The assortment of head wraps one sees while traveling through the different regions of India varies greatly but surely the remarkable turbans of Rajasthan are the most distinctive for their sheer size, shape and brilliant colors. With its harsh desert climate, the need for protection from the elements is essential, especially among the farmers and shepherds. A Rajasthani turban can tell a lot about a man: his social status, where he hails from and even what season or event he is celebrating, though for an outsider this is not always evident. Apparently, bright colored turbans are worn for weddings but in the photograph, Head Gear in Opposition, the man on the right is wearing a very colorful turban and he is simply resting in the center of town. I like the comparison of his companion who has just tossed a towel over his head for protection. Immediately, we can see how the addition of a turban can transform an ordinary man into quite a regal subject.

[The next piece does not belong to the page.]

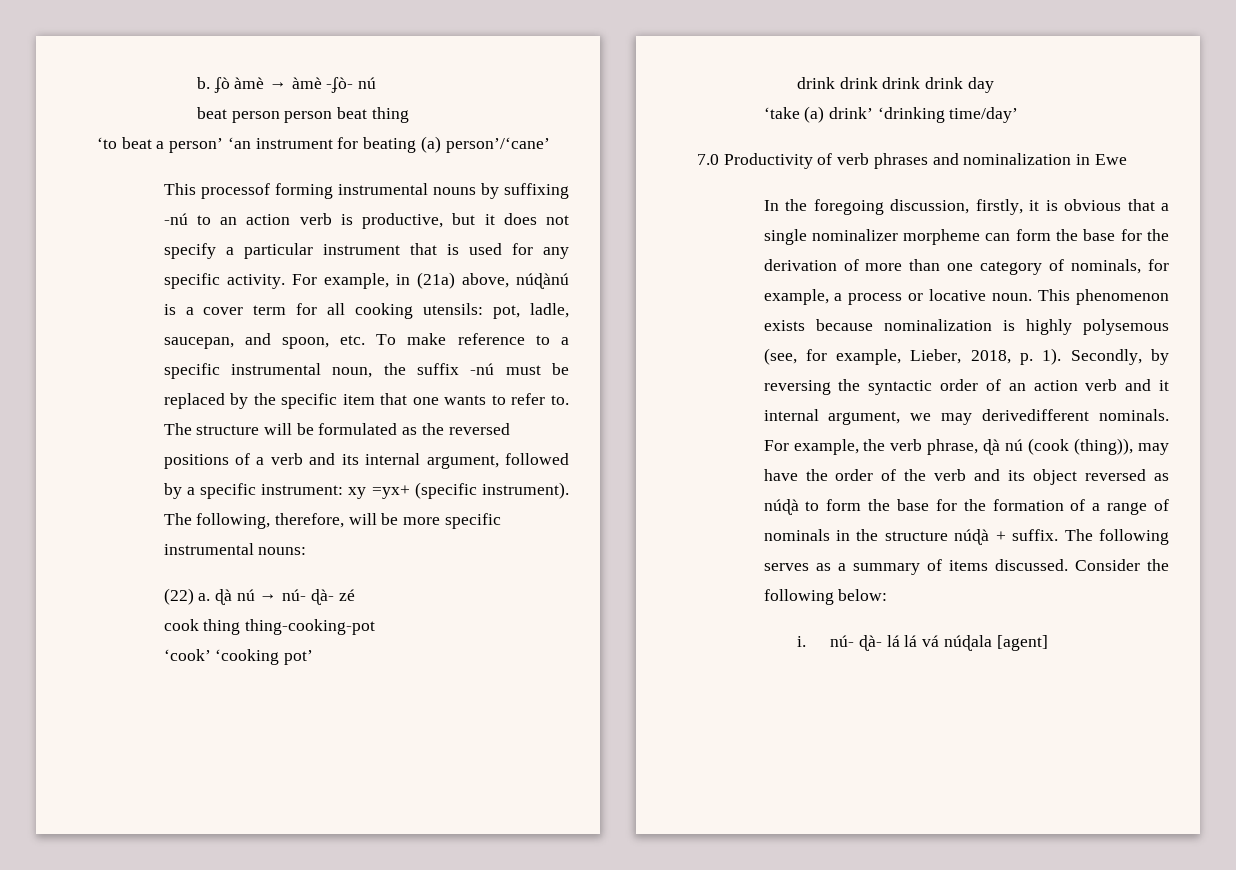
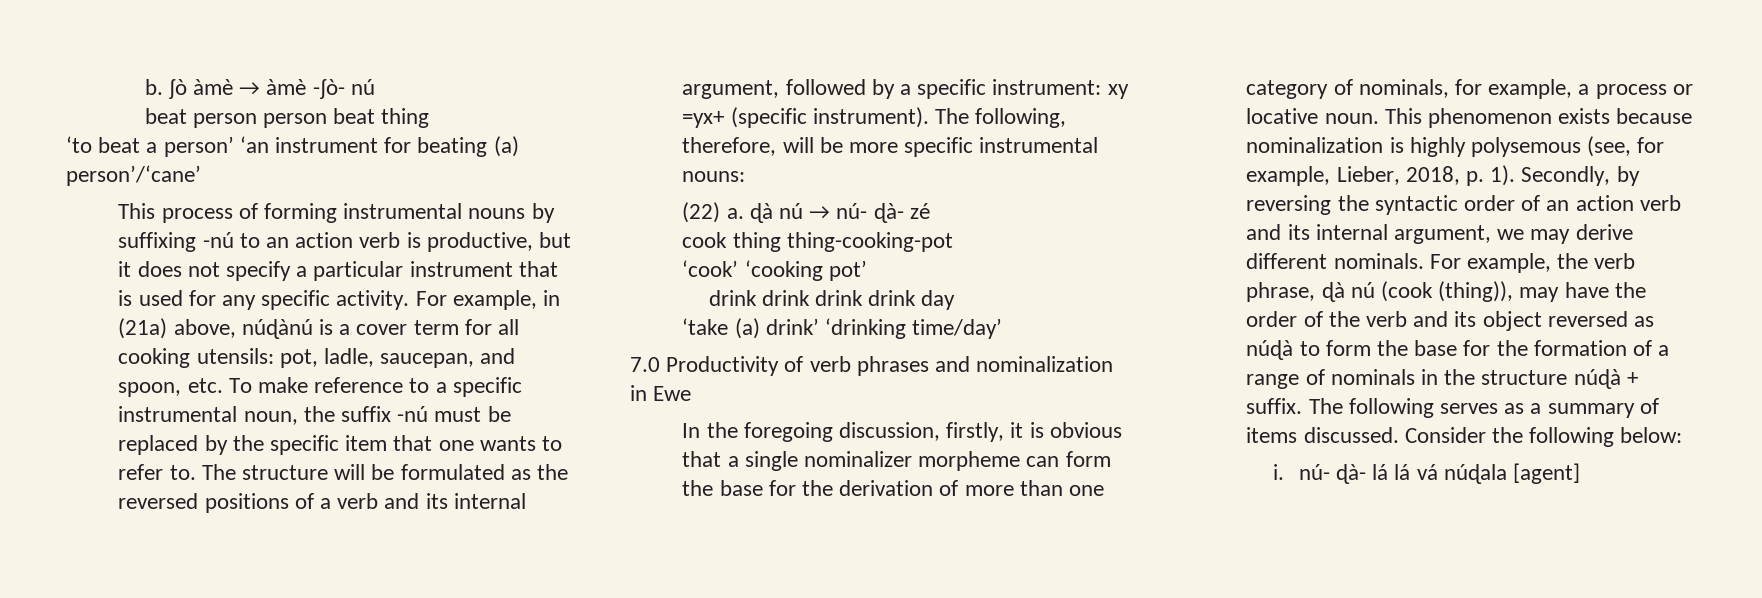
[200,183,270,199] processof -> [161,203,258,223] process of
[1159,380,1169,391] it -> [1287,224,1310,240] its
[982,409,1090,421] derivedifferent -> [1575,224,1633,240] [1246,253,1328,269] derive different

The style of a Rajasthani turban can change every 15 km. These photographs were taken about 25 km. apart. For the proud, Rajasthani man, the turban is the most important element of his traditional dress, which is quickly vanishing and the turban is the last vestige of that traditional style.
The length of the turban or paag, safa or pagri varies greatly, along with the amount of time it takes to wrap one. A typical Rajasthani turban is approximately 9-10 meters long and takes an experienced wearer about 2-3 minutes to tie it. The longest turban commonly in use is 22 meters and that can take 3 hours to tie.
Here a man has added another layer of insulation around his turban for added warmth. His young son squats beside him with a knitted, woolen cap pulled down over his ears. Maybe he is too young to don a turban or maybe he never will because for him, it is old fashioned. He admires the film stars that he sees in Bollywood movies and they aren’t wearing turbans. This is how traditions are lost.
This man has little regard for the dictates of fashion. He knows that he is of a regal past and is justly proud of his heritage. It is people like this man who will help India ease into the 21st century without India losing her identity. His children, though, are another story. Time will tell their story.